Festival Open Sky : Au confluent de la créativité et des traditions culturelles

Fabrication d'un porte-clé en cuir (Crédit photo : Nicolas Pouliot)

Fabrication d'un porte-clé en cuir (Crédit photo : Nicolas Pouliot)

Chaque année, Fort Simpson est l’hôte du festival Open Sky, un événement artistique réunissant artisans et artistes qui respirent la créativité et donnent un nouveau souffle aux traditions.

« Nous essayons d’apporter quelque chose de différent au village pour sensibiliser aux arts et les célébrer. Le festival en est à sa 17e année », raconte la coordonnatrice de l’édition 2017, Alison Brown. Depuis le début des années 2000, le festival Open Sky de Fort Simpson rassemble la collectivité et d’autres personnes venues de l’extérieur du village. 
Venue de Yellowknife, Diane Boudreau était sur place pour donner un atelier de peinture, elle qui participe à ce festival depuis les débuts. James Wedzin, artiste de Behchoko, était aussi sur place.

La coordonnatrice du festival explique également que la promotion des arts traditionnels fait partie des objectifs  : « Ashley Okrainec travaille avec des peaux d’orignal et c’est formidable. » La broderie, le perlage et le touffetage sont aussi à l’honneur, afin de faire vivre les traditions.

Outre le festival, la galerie Open Sky, située au cœur de Fort Simpson, permet de rassembler 25 personnes, où se tiennent ateliers et expositions. « On fait une série d’ateliers à l’automne et à l’hiver aussi et on essaie de faire une soirée d’artisanat ouvert à tous, les mardis. On essaie de faire venir différents talents, en peinture, vannerie... on essaie d’apporter des photographes à nouveau, du dessin », ajoute Mme Brown. 

L’Open Sky est, à son avis, un attrait pour le village et vise aussi la rétention des résidents à Fort Simpson. « C’est tellement un petit village et il n’y a pas de choses à faire, surtout l’hiver, relate la coordonnatrice. Il y a beaucoup de personnes qui sont ici en transit alors on essaie d’offrir des choses qui peuvent les motiver à rester plus longtemps », poursuit-elle.

Manier le cuir
Depuis maintenant 10 ans, Akira Currier, manipule le cuir comme d’autres tricoteraient la laine. Habile de ses mains, ce résident de Fort Simpson a toujours apprécié la confection d’objets de toutes sortes. « En arrivant dans le Nord, il m’a été impossible de trimballer mes instruments d’ébénisterie avec moi. La confection de cuir a donc été le passe-temps que j’ai pu apporter avec moi, ici [à Fort Simpson] », raconte-t-il.

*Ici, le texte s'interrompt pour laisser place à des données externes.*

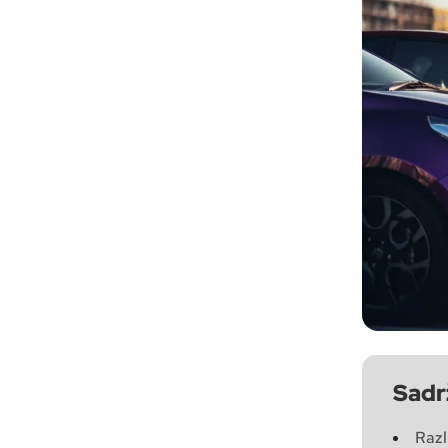
Sadr
Razl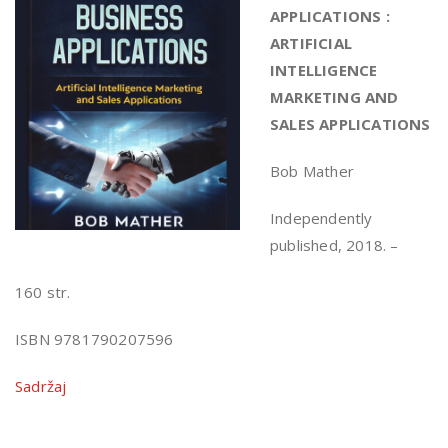
APPLICATIONS :
ARTIFICIAL
INTELLIGENCE
MARKETING AND
SALES APPLICATIONS
Bob Mather
Independently
published, 2018. –
160 str.
ISBN 9781790207596
Sadržaj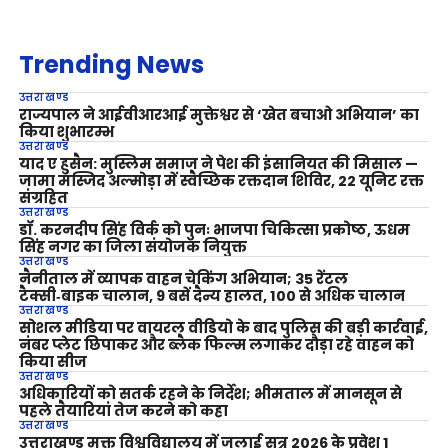
Trending News
उत्तराखण्ड
राज्यपाल ने आईवीआरआई मुक्तेश्वर से ‘खेत बचाओ अभियान’ का
किया शुभारम्भ
उत्तराखण्ड
याद ए हुसैन: मुस्लिम समाज ने पेश की इंसानियत की मिसाल —
जामा मस्जिद अल्मोड़ा में स्वैच्छिक रक्तदान शिविर, 22 यूनिट रक्त
संग्रहित
उत्तराखण्ड
डॉ. करनदीप सिंह विर्क को पुनः भाजपा चिकित्सा प्रकोष्ठ, ऊधम
सिंह नगर का जिला संयोजक नियुक्त
उत्तराखण्ड
नैनीताल में व्यापक वाहन चेकिंग अभियान; 35 रेंटल
टैक्सी‑बाइक चालान, 9 बसें दैन्य हालत, 100 से अधिक चालान
उत्तराखण्ड
सोशल मीडिया पर वायरल वीडियो के बाद पुलिस की बड़ी कार्रवाई,
नंबर प्लेट छिपाकर और ब्लैक फिल्म लगाकर दौड़ा रहे वाहन को
किया सीज
उत्तराखण्ड
अधिकारियों को सतर्क रहने के निर्देश; भीमताल में मानसून से
पहले तैयारियां तेज करने को कहा
उत्तराखण्ड
उत्तराखण्ड मुक्त विश्वविद्यालय में जुलाई सत्र 2026 के प्रवेश 1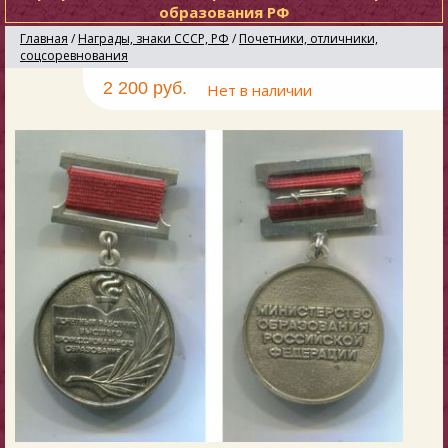
образования РФ
Главная
/
Награды, знаки СССР, РФ
/
Почетники, отличники,
соцсоревнования
2 200 руб.
Нет в наличии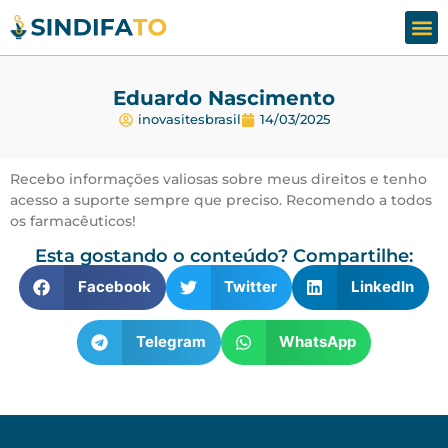
Assesso
Fale
Eduardo Nascimento
inovasitesbrasil
14/03/2025
Recebo informações valiosas sobre meus direitos e tenho
acesso a suporte sempre que preciso. Recomendo a todos
os farmacêuticos!
Esta gostando o conteúdo? Compartilhe:
Facebook
Twitter
LinkedIn
Telegram
WhatsApp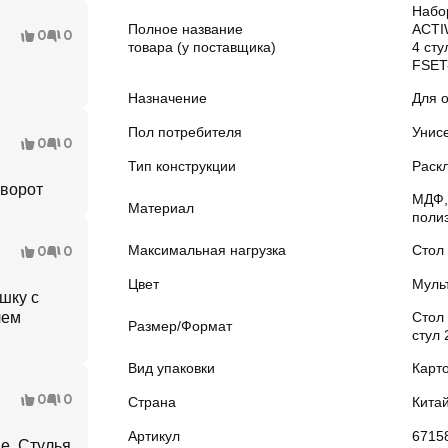
Набо
Полное название
ACTI
0
0
товара (у поставщика)
4 сту
FSET
Назначение
Для 
Пол потребителя
Унис
0
0
Тип конструкции
Раск
ыворот
МДФ,
Материал
полиэ
Максимальная нагрузка
Стол 
0
0
Цвет
Муль
шку с
чем
Стол
Размер/Формат
стул
Вид упаковки
Карт
0
0
Страна
Кита
Артикул
6715
е. Стулья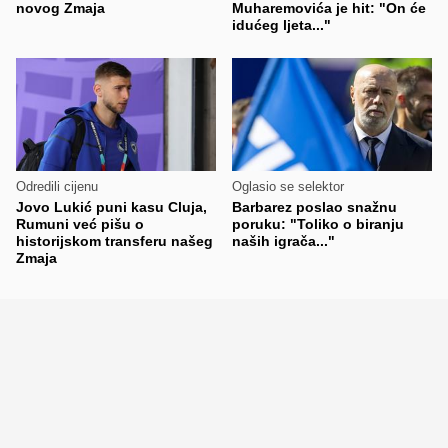
novog Zmaja
Muharemovića je hit: "On će
idućeg ljeta..."
Odredili cijenu
Oglasio se selektor
Jovo Lukić puni kasu Cluja,
Barbarez poslao snažnu
Rumuni već pišu o
poruku: "Toliko o biranju
historijskom transferu našeg
naših igrača..."
Zmaja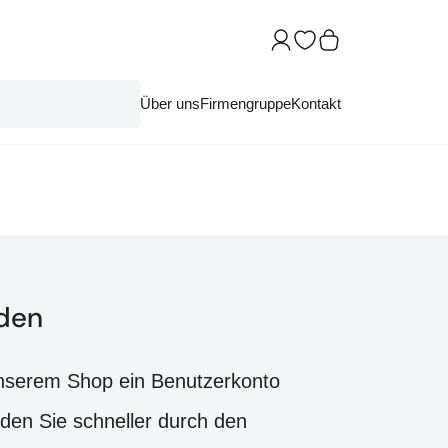
Über uns
Firmengruppe
Kontakt
den
nserem Shop ein Benutzerkonto
rden Sie schneller durch den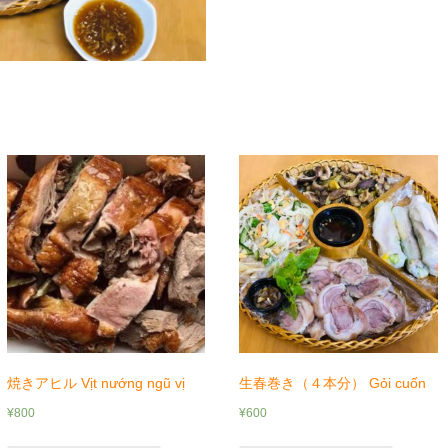
分）
Mẹt
bò
個
焼きアヒル Vịt nướng ngũ vị
生春巻き（４本分） Gỏi cuốn
¥
800
¥
600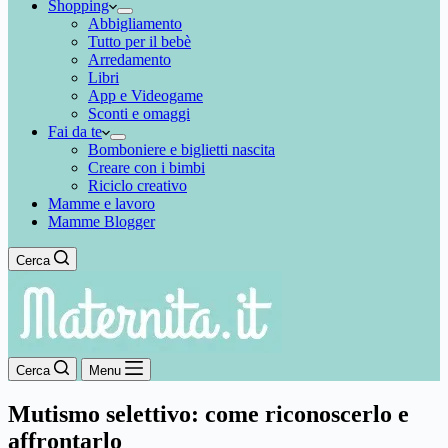
Shopping
Abbigliamento
Tutto per il bebè
Arredamento
Libri
App e Videogame
Sconti e omaggi
Fai da te
Bomboniere e biglietti nascita
Creare con i bimbi
Riciclo creativo
Mamme e lavoro
Mamme Blogger
Cerca
Cerca
Menu
Mutismo selettivo: come riconoscerlo e
affrontarlo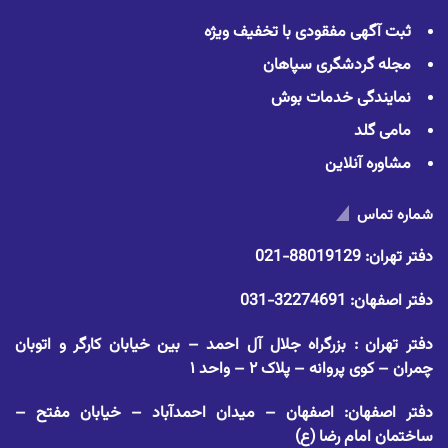
ثبت آگهی مفقودی با تخفیف ویژه
مجله گردشگری سپاهان
نمایندگی خدمات بوش
مامی گلد
مشاوره آنلاین
شماره تماس
دفتر تهران:
88019129-021
دفتر اصفهان:
32274691-031
دفتر تهران : بزرگراه جلال آل احمد – بین خیابان کارگر و اتوبان
چمران – کوی پروانه – پلاک ۲ – واحد ۱
دفتر اصفهان: اصفهان – میدان احمدآباد – خیابان مفتح –
ساختمان امام رضا (ع)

Heureux de transmettre sa passion à autrui, il était présent au Festival pour y donner un atelier de fabrication de porte-clés en cuir. Fil, aiguilles, perceur et morceau de cuir en mains, les intéressés avaient l’occasion de fabriquer leur propre porte-clé en quelques heures seulement. Grâce aux judicieux conseils de M. Currier, le simple morceau de cuir anodin devenait ainsi une jolie création artisanale que chacun conservait jalousement.

Ce qu’il apprécie de la confection de cuir ? « La créativité qu’elle rend possible. Je n’aime pas faire la même chose deux fois. J’aime relever les défis, me pousser à innover, essayer de nouveaux projets », explique-t-il.

Donner vie aux couleurs
Pour James Wedzin, peintre, la peinture est littéralement un élément essentiel de sa vie. Depuis qu’il est tout jeune, il peint des scènes qui, espère-t-il, portent en elles la culture de sa communauté autochtone. Animaux sauvages, aurores boréales, abri forestier et boisés peuplent ses multiples toiles.

« Au départ, j’étais davantage centré sur le bleu et le noir parce que je ne savais pas comment manipuler toutes les couleurs […]. D’où je viens, l’hiver s’échelonne sur neuf mois. Alors le bleu et le noir ont été les premières couleurs auxquelles je me suis habitué, les premières couleurs que j’ai pu comprendre », raconte-t-il. De fait, plusieurs toiles tout de bleu et de noir sont disposées près de lui. On peut alors y voir des formes noires, animales ou autres, se détachant d’un fond bleu.

« Au fils du temps, j’ai diversifié mes sujets de peinture et les couleurs. Les gens me demandaient de peindre telle ou telle autre chose, et donc je me suis amélioré de cette façon », raconte le peintre autodidacte.

Avec des propos recueillis par Sandra Inniss.